Harry Belafonte Dies at Age 96

Art has always found ways to inscribe itself into records of our history, and this fact is no different for the legacy of Harry Belafonte: folk singer, actor, film producer, and humanitarian. 

Belafonte served as a goodwill ambassador for UNICEF and an adamant supporter of the civil rights movement in the mid 1900s. Famously dubbed the “King of Calypso” by fans and observers alike, his work was a hallmark of 1950s folk music, with origins tracing back to ethnic Caribbean music. Born from immigrant parents and growing up in New York and Jamaica, Belafonte and his mother struggled to recuperate from an absent father figure, make ends meet financially, and find emotional stability throughout arduous times; Belafonte eventually resolved to drop out of high school to join the U.S. Navy. 

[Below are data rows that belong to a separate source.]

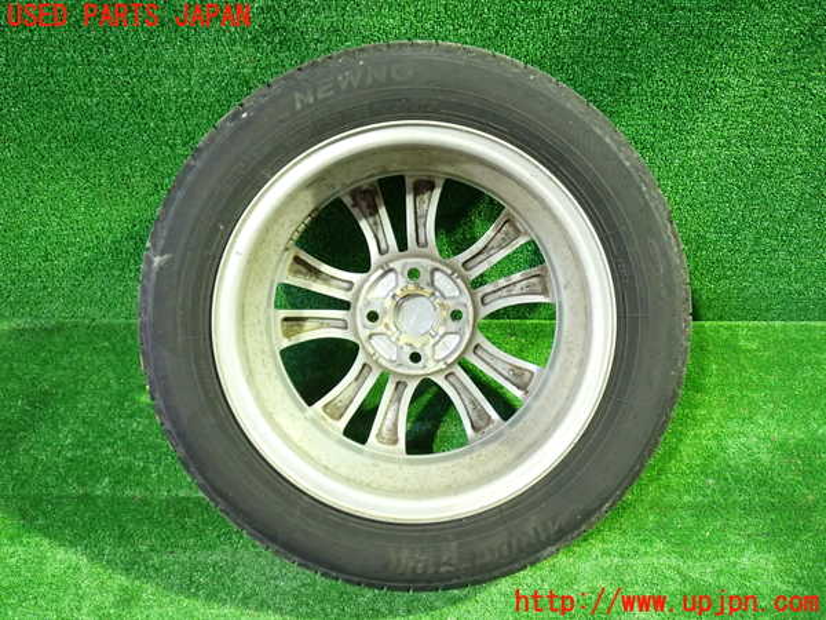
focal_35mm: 30
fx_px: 716
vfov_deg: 46.8
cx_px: 413
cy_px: 310
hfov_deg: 60.0
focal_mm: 5.4
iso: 800
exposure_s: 1/20
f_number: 2.3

Inspired by stage performances in New York’s American Negro Theater, Belafonte took up acting classes and worked club gigs in the city. His celebrity status took off with the release of his second and third albums, which featured his signature Jamaican style, capturing its essence to share with a new audience—many of whom had not encountered such a genre before. His most renowned personal works include “The Banana Boat Song”, “Jump in the Line”, and “Island in the Sun”, but he also organized and participated in the production of We Are the World—a project that utilized music to fund famine relief in Ethiopia. 

 “It’s a song about my father, my mother, my uncles, the men and women who toil in the banana fields, the cane fields of Jamaica,” he explained, in reference to “The Banana Boat Song.” By the end of his career in the spotlight, Belafonte had performed on Broadway, on television, in films, and in musicals, and won multiple Grammy awards for his music, particularly in the folk category. 

Aside from his fame in the music industry, Belafonte was also a pioneer for civil rights alongside his close friend Martin Luther King Jr. He cites his early years living in Jamaica when asked what founded his commitment to the movement—an experience that forced him to encounter firsthand English oppression of people of African descent. His contributions encompassed organizing the 1983 March on Washington, funding for the Student Nonviolent Coordinating Committee, and participating in various civil protests and rallies. He also provided support for rising African artists such as Miriam Makeba, who became inspired by him to fight against apartheid in her own country of South Africa. 

His recent death on April 25 at age 96 left many numb—but many more in commemoration of his life’s accomplishments. 

“It was beautiful,” celebrates Kerry Kennedy, a fellow leader of the Robert F. Kennedy Human Rights Organization. “The constant talking, challenging, soul searching, defensiveness, and then revelation, a beautiful flow of conversation and insight… He was relentless and fabulous and always argued from a place of love.”

Though his passing has certainly caused grief, his legacy will continue to be prominent and long lasting in our everyday world. Belafonte’s music, compassion, and firmness in his belief have had a profound influence throughout the country and continue to inspire activism and advocacy to this day.